*WORK ORDER*. Check every line of the data below for the word "Leader" and say how many have it, without further comment.

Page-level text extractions
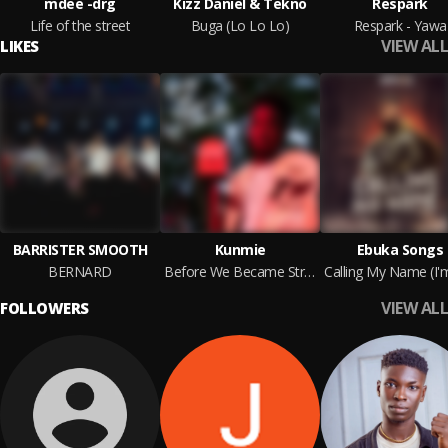
mdee -drg
Kizz Daniel & Tekno
Respark
Life of the street
Buga (Lo Lo Lo)
Respark - Yawa
VIEW ALL
LIKES
BARRISTER SMOOTH
Kunmie
Ebuka Songs
BERNARD
Before We Became Strangers
VIEW ALL
FOLLOWERS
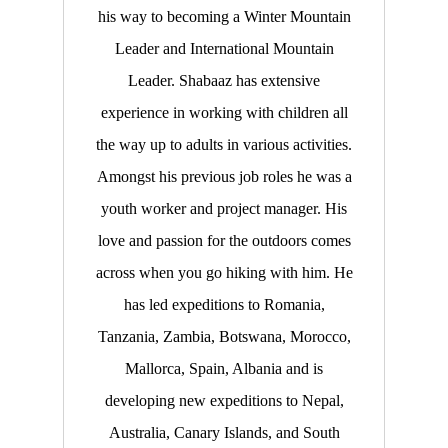
his way to becoming a Winter Mountain
Leader and International Mountain
Leader. Shabaaz has extensive
experience in working with children all
the way up to adults in various activities.
Amongst his previous job roles he was a
youth worker and project manager. His
love and passion for the outdoors comes
across when you go hiking with him. He
has led expeditions to Romania,
Tanzania, Zambia, Botswana, Morocco,
Mallorca, Spain, Albania and is
developing new expeditions to Nepal,
Australia, Canary Islands, and South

*WRITTEN ANSWER*. 2